Data to process —
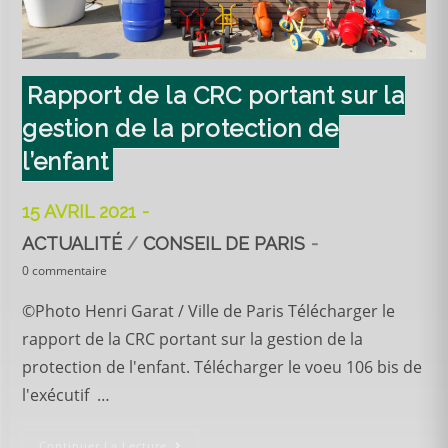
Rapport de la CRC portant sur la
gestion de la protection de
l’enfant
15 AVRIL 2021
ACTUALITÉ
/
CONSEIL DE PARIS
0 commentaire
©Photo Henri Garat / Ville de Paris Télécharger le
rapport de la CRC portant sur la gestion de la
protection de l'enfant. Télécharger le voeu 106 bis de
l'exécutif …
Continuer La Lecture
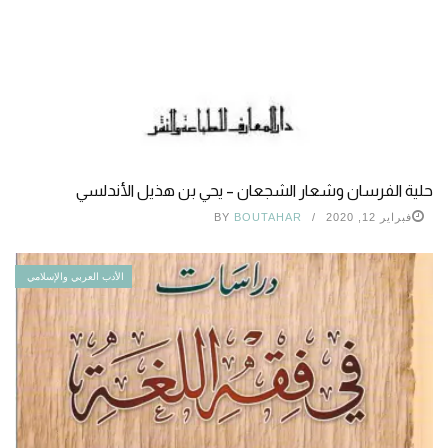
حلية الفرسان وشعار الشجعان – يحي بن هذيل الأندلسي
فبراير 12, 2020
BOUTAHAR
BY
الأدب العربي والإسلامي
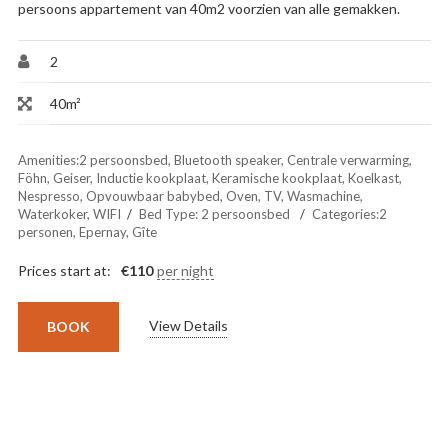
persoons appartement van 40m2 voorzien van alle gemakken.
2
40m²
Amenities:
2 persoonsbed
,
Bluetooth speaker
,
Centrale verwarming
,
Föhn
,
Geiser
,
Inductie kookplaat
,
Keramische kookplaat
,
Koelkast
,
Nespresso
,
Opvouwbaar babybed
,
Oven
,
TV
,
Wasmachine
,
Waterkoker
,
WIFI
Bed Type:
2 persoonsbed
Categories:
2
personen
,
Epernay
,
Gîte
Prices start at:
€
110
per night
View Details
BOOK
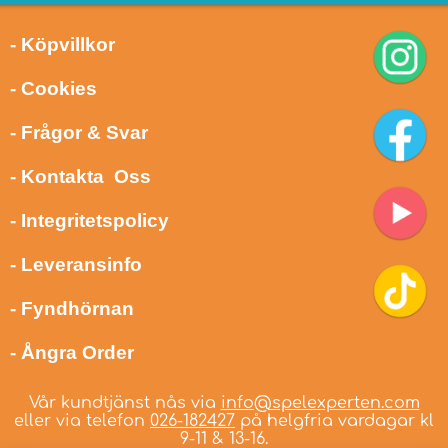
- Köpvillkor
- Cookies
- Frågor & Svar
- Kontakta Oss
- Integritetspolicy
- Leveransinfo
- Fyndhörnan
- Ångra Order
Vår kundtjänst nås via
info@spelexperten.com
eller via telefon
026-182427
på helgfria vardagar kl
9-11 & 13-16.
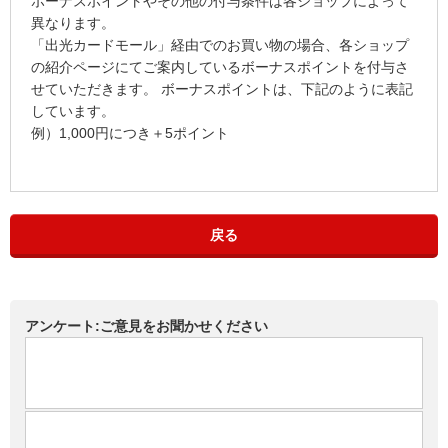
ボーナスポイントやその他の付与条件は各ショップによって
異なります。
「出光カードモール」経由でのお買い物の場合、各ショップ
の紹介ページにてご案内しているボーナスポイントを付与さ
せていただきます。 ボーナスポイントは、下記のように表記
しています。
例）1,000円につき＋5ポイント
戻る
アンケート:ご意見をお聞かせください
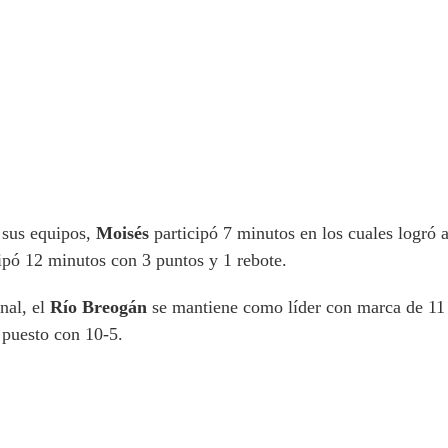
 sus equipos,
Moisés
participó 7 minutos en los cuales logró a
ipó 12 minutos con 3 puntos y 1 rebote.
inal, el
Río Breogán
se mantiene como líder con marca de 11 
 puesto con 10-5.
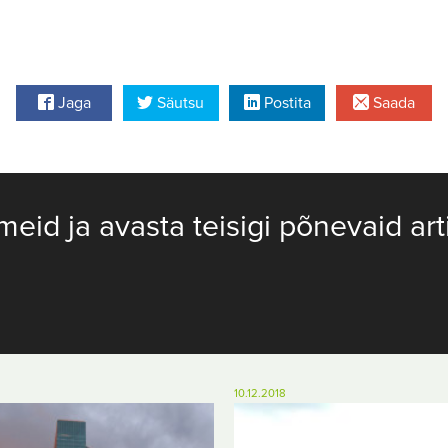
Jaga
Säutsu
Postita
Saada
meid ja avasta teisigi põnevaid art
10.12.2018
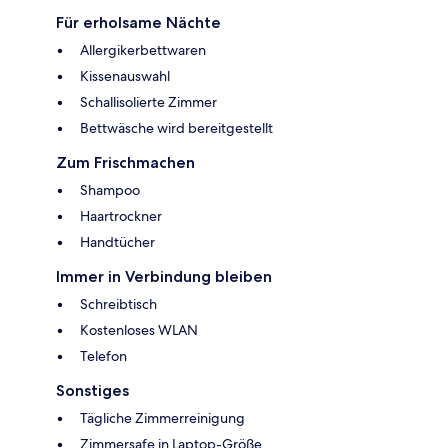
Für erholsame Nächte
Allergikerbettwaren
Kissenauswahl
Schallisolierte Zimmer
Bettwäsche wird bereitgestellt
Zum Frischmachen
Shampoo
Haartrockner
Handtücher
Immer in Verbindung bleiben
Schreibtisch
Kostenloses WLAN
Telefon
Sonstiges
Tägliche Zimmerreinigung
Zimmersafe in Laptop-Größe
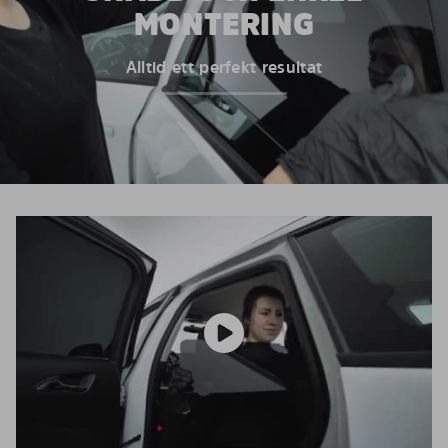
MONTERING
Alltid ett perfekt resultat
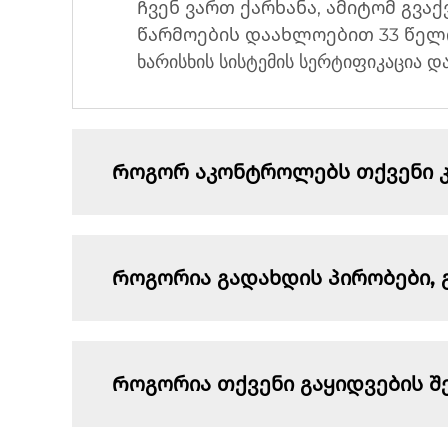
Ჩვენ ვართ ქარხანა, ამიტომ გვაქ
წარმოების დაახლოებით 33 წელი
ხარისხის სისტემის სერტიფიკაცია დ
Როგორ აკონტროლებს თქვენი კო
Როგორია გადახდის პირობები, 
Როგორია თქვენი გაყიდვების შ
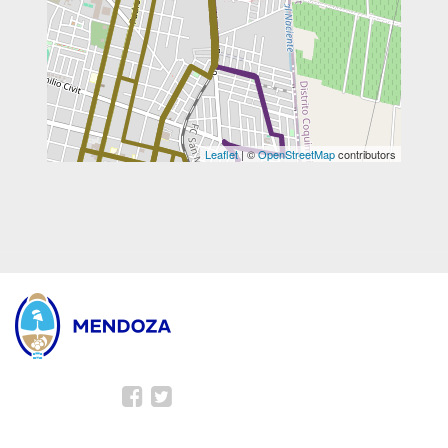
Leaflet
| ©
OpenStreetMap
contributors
==
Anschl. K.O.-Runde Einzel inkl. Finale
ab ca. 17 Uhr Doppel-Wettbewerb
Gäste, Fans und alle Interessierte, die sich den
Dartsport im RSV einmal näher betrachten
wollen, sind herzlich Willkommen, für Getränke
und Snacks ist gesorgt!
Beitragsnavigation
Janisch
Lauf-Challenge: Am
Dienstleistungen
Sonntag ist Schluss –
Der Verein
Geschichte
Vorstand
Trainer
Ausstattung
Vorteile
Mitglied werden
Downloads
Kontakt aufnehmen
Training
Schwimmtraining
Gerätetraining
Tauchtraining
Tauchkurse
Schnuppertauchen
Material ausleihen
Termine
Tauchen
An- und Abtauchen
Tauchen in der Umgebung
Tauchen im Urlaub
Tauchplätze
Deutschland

Task goal — Filter the data above down to lines with the word "minutos", and copy them.

Reply —
participó 7 minutos en los cuales logró a
ipó 12 minutos con 3 puntos y 1 rebote.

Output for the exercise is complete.